Hey, remember when your mom used to drag you to church? Remember how it didn’t mean jack squat to you then, and how that never changed? Just asking.

Lift your voice in spontaneous song. Now.

You have to vote for pro-life politicians. It’s in the bible. Please place your tax-deductible donation in the basket as it comes around. Thank you.

How am I doing on time?

Mm, this is good water.

We’re here to talk about Jesus. He died for your sins. What does that even mean? I’ll tell you. It means you don’t have to worry so hard about your earthly cares. Behind on bills? Don’t worry. Dying of cancer? Chill. Jesus has got this. Seriously! Hey, who’s in the pulpit and who’s in the seats. That’s what I thought.

Sorry, I’m a little new at this. I’m probably coming off a little defensive. That’s lesson number…what are we on, eight?
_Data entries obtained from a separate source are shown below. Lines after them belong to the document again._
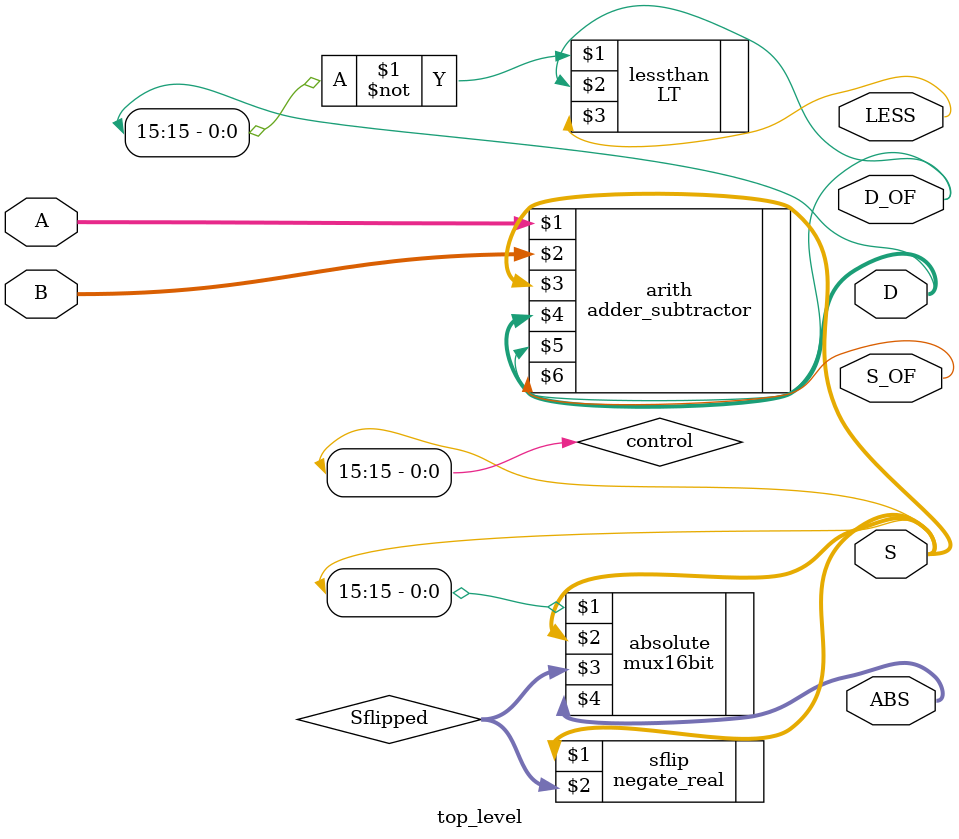
<source format=sv>
module top_level(
			input logic[15:0] A,
			input logic[15:0] B,
			output logic[15:0] S, D, ABS, 
			output logic S_OF, D_OF, LESS);

	logic [15:0] Sflipped;
	
	adder_subtractor arith(A[15:0],B[15:0],S[15:0],D[15:0],
				D_OF,S_OF);
	
	LT lessthan(~D[15],D_OF,LESS);
	
	negate_real sflip(S,Sflipped);
	assign control = S[15];

	mux16bit absolute(control, S, Sflipped, ABS);

endmodule

	

</source>
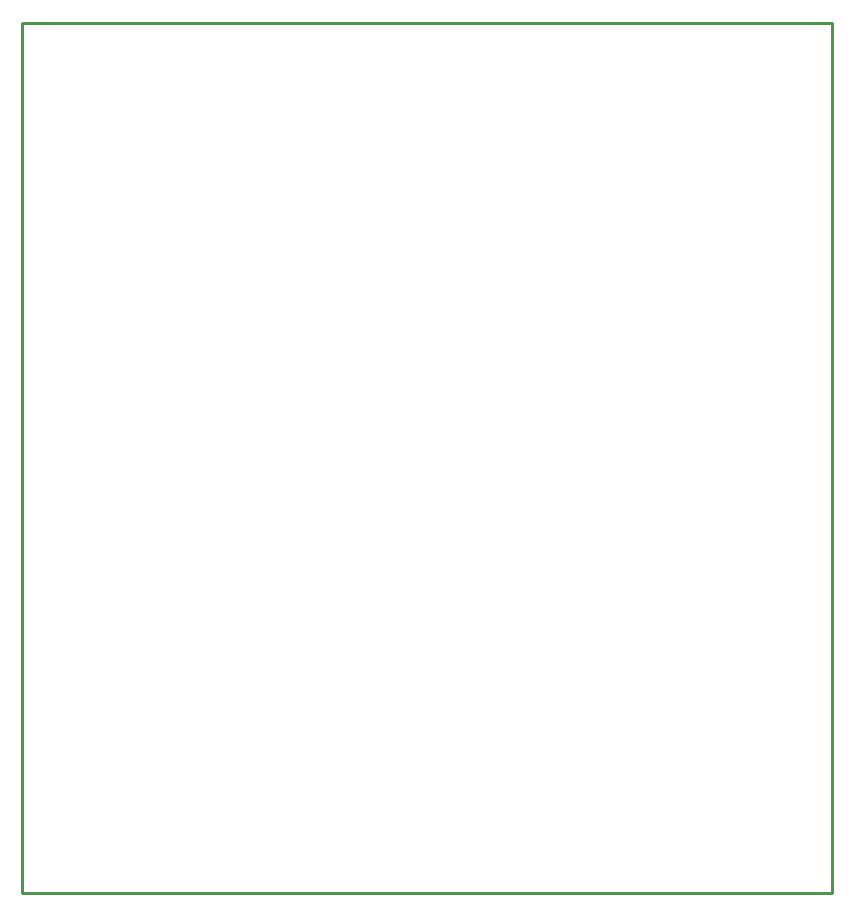
<source format=gko>
G04 EAGLE Gerber RS-274X export*
G75*
%MOMM*%
%FSLAX34Y34*%
%LPD*%
%INBoard Outline*%
%IPPOS*%
%AMOC8*
5,1,8,0,0,1.08239X$1,22.5*%
G01*
%ADD10C,0.000000*%
%ADD11C,0.254000*%


D10*
X0Y0D02*
X685800Y0D01*
X685800Y736600D01*
X0Y736600D01*
X0Y0D01*
D11*
X0Y0D02*
X685800Y0D01*
X685800Y736600D01*
X0Y736600D01*
X0Y0D01*
M02*

</source>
Lesson number eight: Confess your sins to your fellows. It really takes a load off.

Thanks everyone, you’ve been a great audience. Amen.

9 thoughts on “My First Sermon

  1. This. is. so. good. See how I emphasized each word with a period. You should do that in your sermons. ;) Then, you’ll make sure to fill the appropriate length of time.

    Number 3 had me laughing out loud.

    As an awkward side note, I’m one of those people that daily has the “Hi! How are you?” “Good, you?” Good, and you?” How many times do I need to hear your good before I get out of this circular greeting I’ve created! What’s wrong with me?

    Also, you used vagina and womb in your post. You’re crazy….but I very much enjoy it. Thank you for posting– you brightened my day!